Analog instruments like the Roland TB-303 and the Korg MS-20 have gained popularity not only because of their aggressive sound but also due to their ability to interface with complementary equipment. The MS-20, for example, has a semi-modular patch panel that enables users to override the synth's internal connections. This trend toward modularity is evident in modern synths, with most monosynths providing at least CV and gate and many, such as the Moog Minimoog Voyager, Arturia MiniBrute and MicroBrute, and Korg MS-20 Mini, offering a range of patchable parameters.

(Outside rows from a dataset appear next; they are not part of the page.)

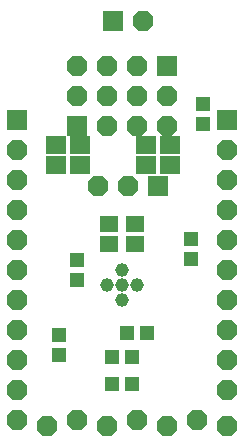
<source format=gbs>
G75*
%MOIN*%
%OFA0B0*%
%FSLAX24Y24*%
%IPPOS*%
%LPD*%
%AMOC8*
5,1,8,0,0,1.08239X$1,22.5*
%
%ADD10R,0.0631X0.0552*%
%ADD11R,0.0680X0.0680*%
%ADD12OC8,0.0680*%
%ADD13R,0.0474X0.0513*%
%ADD14R,0.0513X0.0474*%
%ADD15R,0.0671X0.0592*%
%ADD16C,0.0456*%
D10*
X004217Y007215D03*
X004217Y007885D03*
X005083Y007885D03*
X005083Y007215D03*
D11*
X005850Y009150D03*
X008150Y011350D03*
X006150Y013150D03*
X004350Y014650D03*
X003150Y011150D03*
X001150Y011350D03*
D12*
X001150Y001350D03*
X001150Y002350D03*
X001150Y003350D03*
X001150Y004350D03*
X001150Y005350D03*
X001150Y006350D03*
X001150Y007350D03*
X001150Y008350D03*
X001150Y009350D03*
X001150Y010350D03*
X003150Y012150D03*
X003150Y013150D03*
X004150Y013150D03*
X004150Y012150D03*
X004150Y011150D03*
X005150Y011150D03*
X005150Y012150D03*
X005150Y013150D03*
X005350Y014650D03*
X006150Y012150D03*
X006150Y011150D03*
X004850Y009150D03*
X003850Y009150D03*
X008150Y009350D03*
X008150Y010350D03*
X008150Y008350D03*
X008150Y007350D03*
X008150Y006350D03*
X008150Y005350D03*
X008150Y004350D03*
X008150Y003350D03*
X008150Y002350D03*
X008150Y001150D03*
X007150Y001350D03*
X006150Y001150D03*
X005150Y001350D03*
X004150Y001150D03*
X003150Y001350D03*
X002150Y001150D03*
D13*
X004315Y002550D03*
X004315Y003450D03*
X004985Y003450D03*
X004985Y002550D03*
X003150Y006015D03*
X003150Y006685D03*
D14*
X002550Y004185D03*
X002550Y003515D03*
X004815Y004250D03*
X005485Y004250D03*
X006950Y006715D03*
X006950Y007385D03*
X007350Y011215D03*
X007350Y011885D03*
D15*
X006250Y010535D03*
X006250Y009865D03*
X005450Y009865D03*
X005450Y010535D03*
X003250Y010535D03*
X003250Y009865D03*
X002450Y009865D03*
X002450Y010535D03*
D16*
X004650Y006350D03*
X004650Y005850D03*
X004650Y005350D03*
X004150Y005850D03*
X005150Y005850D03*
M02*

</source>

You Say You Want A Revolution

With advancements in digital technology, software synthesizers and digital audio workstations (DAWs) became prevalent, offering virtual oscillators and a wide array of sound manipulation possibilities. Oscillator-based instruments, both hardware and software, continued to evolve, with an increasing focus on digital signal processing, enabling musicians to create diverse and complex sounds.

In modern times, oscillators remain an integral part of music production, with software synthesizers, modular synthesizers, and various electronic instruments continuing to utilize them for sound generation and manipulation. Their historical journey reflects their transformative role in shaping the sonic landscape of music across genres and eras.